Emilia also hints at her loyalty potentially being to her own self first (though she has played the game of the obedient wife throughout the majority of the play) in Act IV, scene iii.  She gives a very famous speech about wives and what the "owe" their husbands, and it exposes, I suspect, her true feelings about who she will ultimately protect when all the chips are down -- herself.

...Let husbands know

Their wives have sense like them:  they see and smell

And have their palates both for sweet and sour

As husbands have.

She certainly, it seems, feels free and able to speak her true mind in Desdemona's presence, unlike her behaviour with Iago.  So, I would say that she also feels a strong loyalty to Desdemona, and though it is too late to save her mistress, does indeed defend her name at the end of the play.

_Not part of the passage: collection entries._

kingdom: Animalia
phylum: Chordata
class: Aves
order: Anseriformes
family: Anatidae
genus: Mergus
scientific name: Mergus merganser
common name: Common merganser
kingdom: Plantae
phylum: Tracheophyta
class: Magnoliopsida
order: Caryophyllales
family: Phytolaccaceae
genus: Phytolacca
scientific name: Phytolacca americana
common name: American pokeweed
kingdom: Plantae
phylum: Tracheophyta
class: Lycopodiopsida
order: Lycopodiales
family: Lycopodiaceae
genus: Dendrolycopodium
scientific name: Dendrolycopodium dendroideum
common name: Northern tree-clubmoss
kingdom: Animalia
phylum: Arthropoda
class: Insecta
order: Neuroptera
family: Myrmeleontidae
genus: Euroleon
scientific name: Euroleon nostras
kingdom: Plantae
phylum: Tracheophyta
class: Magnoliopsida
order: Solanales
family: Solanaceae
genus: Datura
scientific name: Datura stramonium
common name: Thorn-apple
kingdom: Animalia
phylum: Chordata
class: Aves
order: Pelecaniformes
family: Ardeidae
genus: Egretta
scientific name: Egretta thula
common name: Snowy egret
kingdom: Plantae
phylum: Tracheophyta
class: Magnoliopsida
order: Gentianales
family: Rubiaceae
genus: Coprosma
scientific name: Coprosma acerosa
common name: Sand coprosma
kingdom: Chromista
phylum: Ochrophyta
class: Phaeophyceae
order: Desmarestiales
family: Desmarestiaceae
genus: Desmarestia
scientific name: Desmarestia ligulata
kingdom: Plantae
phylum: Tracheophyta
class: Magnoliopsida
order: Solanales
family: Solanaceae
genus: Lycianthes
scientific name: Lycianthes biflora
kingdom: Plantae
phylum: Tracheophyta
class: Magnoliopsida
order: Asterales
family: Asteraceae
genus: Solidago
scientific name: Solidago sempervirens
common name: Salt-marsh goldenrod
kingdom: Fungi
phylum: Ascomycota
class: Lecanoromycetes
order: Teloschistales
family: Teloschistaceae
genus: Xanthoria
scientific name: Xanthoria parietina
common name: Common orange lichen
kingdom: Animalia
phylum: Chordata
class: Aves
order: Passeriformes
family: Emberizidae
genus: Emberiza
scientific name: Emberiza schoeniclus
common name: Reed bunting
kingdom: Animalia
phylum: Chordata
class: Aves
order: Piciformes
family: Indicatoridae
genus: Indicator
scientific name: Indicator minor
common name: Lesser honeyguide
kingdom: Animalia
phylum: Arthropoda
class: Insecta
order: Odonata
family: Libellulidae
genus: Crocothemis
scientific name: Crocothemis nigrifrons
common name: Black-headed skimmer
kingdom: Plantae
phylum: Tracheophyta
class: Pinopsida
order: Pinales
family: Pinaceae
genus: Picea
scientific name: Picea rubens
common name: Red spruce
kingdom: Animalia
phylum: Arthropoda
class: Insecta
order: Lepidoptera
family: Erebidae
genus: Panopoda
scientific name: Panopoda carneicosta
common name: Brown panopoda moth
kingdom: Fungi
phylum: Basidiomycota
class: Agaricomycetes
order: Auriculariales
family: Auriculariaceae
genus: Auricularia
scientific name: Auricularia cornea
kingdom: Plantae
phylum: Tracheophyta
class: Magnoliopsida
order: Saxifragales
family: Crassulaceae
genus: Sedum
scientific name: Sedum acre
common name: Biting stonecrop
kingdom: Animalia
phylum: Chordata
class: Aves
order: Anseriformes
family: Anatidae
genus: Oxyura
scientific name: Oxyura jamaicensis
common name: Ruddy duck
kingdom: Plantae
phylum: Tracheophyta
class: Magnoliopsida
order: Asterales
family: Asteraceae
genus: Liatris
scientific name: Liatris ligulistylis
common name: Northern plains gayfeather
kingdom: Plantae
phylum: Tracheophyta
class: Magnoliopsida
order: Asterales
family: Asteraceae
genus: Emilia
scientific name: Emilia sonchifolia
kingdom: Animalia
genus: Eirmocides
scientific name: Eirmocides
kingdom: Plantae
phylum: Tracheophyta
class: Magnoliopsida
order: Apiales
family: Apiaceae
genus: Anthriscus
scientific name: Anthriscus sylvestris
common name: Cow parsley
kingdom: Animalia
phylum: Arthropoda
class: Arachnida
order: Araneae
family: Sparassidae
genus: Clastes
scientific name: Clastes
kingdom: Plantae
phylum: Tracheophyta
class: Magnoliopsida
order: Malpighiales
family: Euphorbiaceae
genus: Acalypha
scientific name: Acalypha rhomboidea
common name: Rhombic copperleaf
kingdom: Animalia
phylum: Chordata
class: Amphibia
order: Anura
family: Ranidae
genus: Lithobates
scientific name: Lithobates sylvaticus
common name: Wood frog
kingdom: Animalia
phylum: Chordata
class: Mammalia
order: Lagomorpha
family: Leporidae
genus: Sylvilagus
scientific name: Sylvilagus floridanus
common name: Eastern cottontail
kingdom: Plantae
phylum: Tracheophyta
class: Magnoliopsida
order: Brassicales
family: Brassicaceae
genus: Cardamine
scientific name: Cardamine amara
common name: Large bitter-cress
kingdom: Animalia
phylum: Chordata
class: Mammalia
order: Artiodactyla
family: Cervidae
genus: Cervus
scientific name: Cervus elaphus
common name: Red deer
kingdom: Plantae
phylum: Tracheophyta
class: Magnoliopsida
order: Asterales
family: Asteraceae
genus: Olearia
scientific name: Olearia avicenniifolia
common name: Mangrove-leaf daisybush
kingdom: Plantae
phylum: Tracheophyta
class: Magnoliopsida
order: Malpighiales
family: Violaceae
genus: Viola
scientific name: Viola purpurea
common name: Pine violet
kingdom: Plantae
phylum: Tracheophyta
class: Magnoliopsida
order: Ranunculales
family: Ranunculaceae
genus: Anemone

susan3smith eNotes educator| Certified Educator

In Act 3, Emilia is clearly loyal to her husband.  She steals the handkerchief because Iago bade her to and she remains silent when Othello questions Desdemona as to its whereabouts.  But at the end of the play in Act 5, Emilia's loyalties change.  She cares not for Othello's sword, and she will vouch for Desdemona's faithfulness even if it means her own death.  When she finds out that Iago is the instigator of the slander against her mistress, Emilia does not hesitate to tell the truth about the handkerchief even if it means that she will "ne'er go home again.'  Emilia becomes heroic at the end of the play, and she is the one who makes Othello understand the wrongness of his action, clears Desdemona's name, and exposes Iago for the villain that he is.  She is loyal to Desdemona, wanting to die by her mistress's side, but she is more loyal to Truth.

Ashley Kannan eNotes educator| Certified Educator

There are many questions and implications here.  Indeed, Emilia does hold loyalty to Iago as she unwillingly participates in his scheme.  Yet, she does assert her own voice against him and is the only one who really is free from his manipulation.  When she understands the truth of what is happening, she is the one who speaks out and seeks to establish some semblance of moral order in a setting where Iago and others have done significant damage to it.  Her commitment to clearing Desdemona's name, asserting the truth to Othello, and repudiating her husband's actions are where her loyalty does lie in the end when she is aware of the full magnitude of what is happening.  The "twenty lives" line is a testament to this commitment.